## Page excerpt
/---
Building a Real-Time Leaderboard with Kafka Connect and KSQL

Avinash Bhardwaj
Team Pratilipi
Published in
7 min readJul 22, 2020

Pratilipi is the largest Indian language storytelling platform. Pratilipi is currently (July 2020) home to 250,000+ writers and 21M+ monthly active readers across 12 languages. Our team handles 1.5B+ requests per day spread across 40+ microservices with daily ingestion of 50GB data and 100k+ API requests per second. Operating at this scale while providing the best features to our users comes with a lot of difficult technical challenges. One such challenge is to provide real-time statistics to our authors. In this blog, we will lay out the issues and try to solve the core technical problem.
\---
## Supplied data
/---
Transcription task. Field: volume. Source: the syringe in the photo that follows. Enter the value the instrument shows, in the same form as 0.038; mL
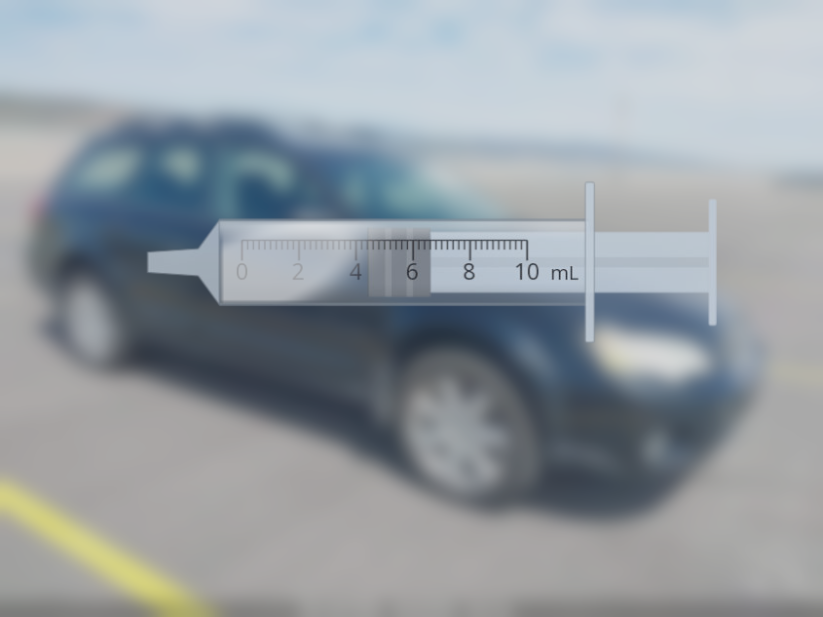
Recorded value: 4.4; mL
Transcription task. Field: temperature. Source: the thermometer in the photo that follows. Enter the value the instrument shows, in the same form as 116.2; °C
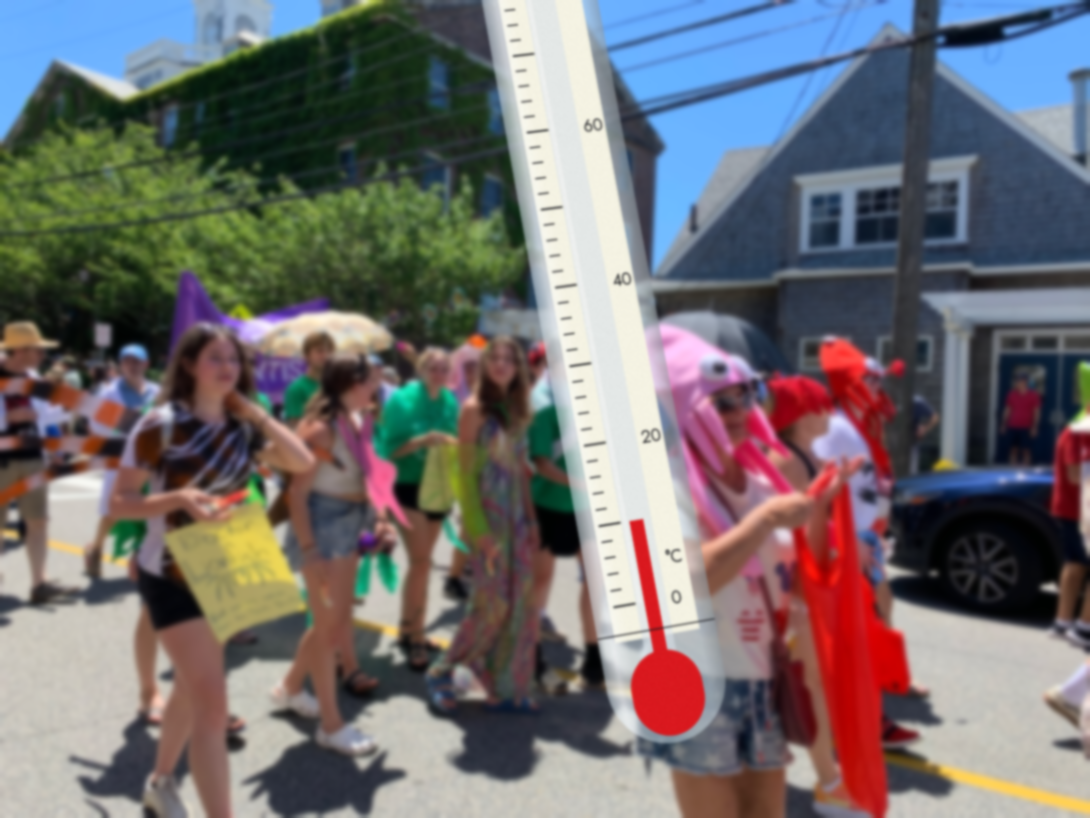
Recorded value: 10; °C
\---
## Task item
Please rewrite the leaderboard article, starting at "Building a Real-Time" and ending after "core technical problem.", and swap in "engineering" wherever "technical" appears.

## Task output
Building a Real-Time Leaderboard with Kafka Connect and KSQL

Avinash Bhardwaj
Team Pratilipi
Published in
7 min readJul 22, 2020

Pratilipi is the largest Indian language storytelling platform. Pratilipi is currently (July 2020) home to 250,000+ writers and 21M+ monthly active readers across 12 languages. Our team handles 1.5B+ requests per day spread across 40+ microservices with daily ingestion of 50GB data and 100k+ API requests per second. Operating at this scale while providing the best features to our users comes with a lot of difficult engineering challenges. One such challenge is to provide real-time statistics to our authors. In this blog, we will lay out the issues and try to solve the core engineering problem.